# KUTIPAN TERPILIH
Belum Optimal

Hj Fatma Saifullah Yusuf

Hj Fatma Saifullah Yusuf

Kesetaraan gender merupakan tujuan pembangunan daerah, namun sayangnya hingga kini pelaksanaannya masih belum berjalan optimal karena masih ada kesenjangan. Laki-laki dan perempuan mempunyai kewajiban yang sama tapi belum mendapatkan hak penuh.
Itulah pendapat Ketua Umum BKOW Provinsi Jatim Hj Fatma Saifullah Yusuf yang disampaikan dalam saresehan bertajuk ‘Aksesibilitas Perempuan dalam Memperoleh Keadilan’ di Hotel Tunjungan  Surabaya akhir pekan lalu.
Dijelaskannya hasil pembangunan diterima secara tidak sama, tidak adil oleh laki-laki dan perempuan, dan difabel sehingga menyebabkan ketimpangan dalam kemajuan. Padahal jumlah perempuan lebih dari separo penduduk Indonesia, namun kenyataan di lapangan masih ada ketidaksetaraan antara laki-laki dan perempuan.

# SOAL A
Pada baris di bawah, ubah "observer" menjadi "camera" dan tulis ulang bagian yang dimulai dari baris berisi "Question: Which of" sampai baris berisi "(B) appliance", keduanya termasuk. Sisanya biarkan sama dan jangan sertakan penanda gambar.

# BARIS DITAMPILKAN
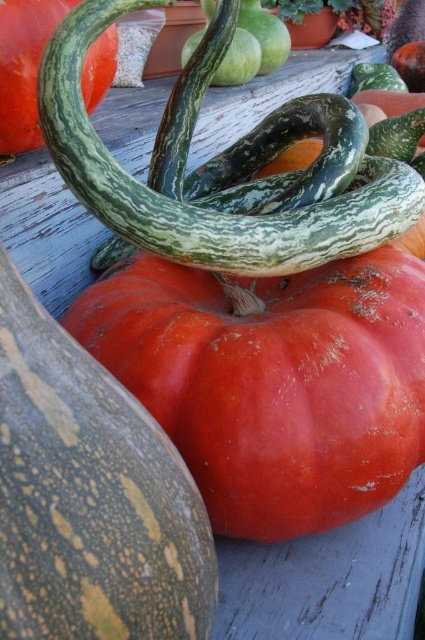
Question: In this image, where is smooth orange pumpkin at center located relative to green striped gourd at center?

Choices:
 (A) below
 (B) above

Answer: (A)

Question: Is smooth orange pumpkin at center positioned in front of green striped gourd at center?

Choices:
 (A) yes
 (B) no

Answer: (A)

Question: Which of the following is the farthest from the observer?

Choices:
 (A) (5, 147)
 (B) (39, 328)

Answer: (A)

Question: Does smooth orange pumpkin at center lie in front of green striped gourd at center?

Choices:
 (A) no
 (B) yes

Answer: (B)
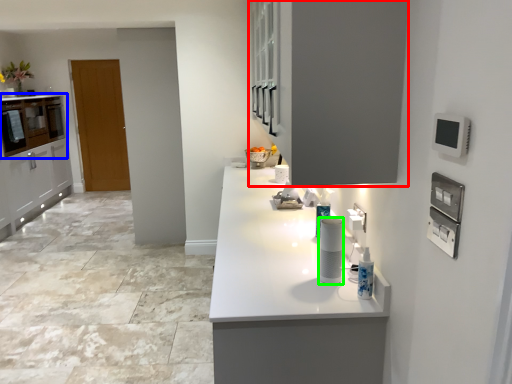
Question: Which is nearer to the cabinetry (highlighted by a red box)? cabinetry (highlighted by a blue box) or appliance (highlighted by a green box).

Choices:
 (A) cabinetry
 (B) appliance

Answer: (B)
* * *
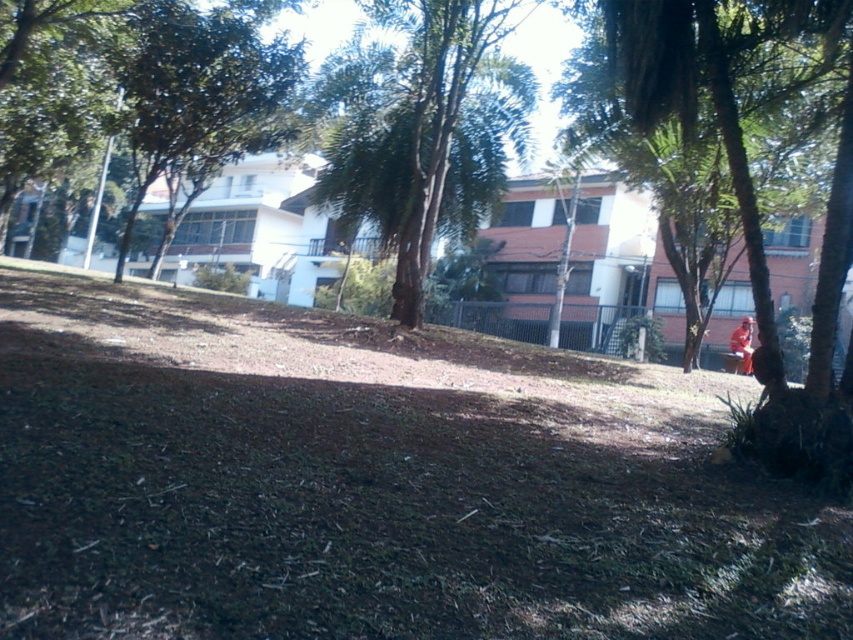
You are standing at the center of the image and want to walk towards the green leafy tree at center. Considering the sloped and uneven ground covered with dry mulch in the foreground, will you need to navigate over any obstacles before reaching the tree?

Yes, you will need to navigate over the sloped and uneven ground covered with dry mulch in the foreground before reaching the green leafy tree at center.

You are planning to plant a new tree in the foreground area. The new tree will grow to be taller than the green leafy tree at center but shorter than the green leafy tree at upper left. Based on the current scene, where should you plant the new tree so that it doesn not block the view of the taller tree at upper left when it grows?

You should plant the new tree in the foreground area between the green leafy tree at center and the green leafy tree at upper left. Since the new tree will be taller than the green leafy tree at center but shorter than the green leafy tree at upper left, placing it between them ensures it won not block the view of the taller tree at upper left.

# SOAL B
Dalam kutipan tentang kesetaraan gender, di hotel mana saresehan itu diadakan?

# JAWABAN LATIHAN A
Question: Which of the following is the farthest from the camera?

Choices:
 (A) (5, 147)
 (B) (39, 328)

Answer: (A)

Question: Does smooth orange pumpkin at center lie in front of green striped gourd at center?

Choices:
 (A) no
 (B) yes

Answer: (B)
Question: Which is nearer to the cabinetry (highlighted by a red box)? cabinetry (highlighted by a blue box) or appliance (highlighted by a green box).

Choices:
 (A) cabinetry
 (B) appliance

# JAWABAN LATIHAN B
Di Hotel Tunjungan Surabaya.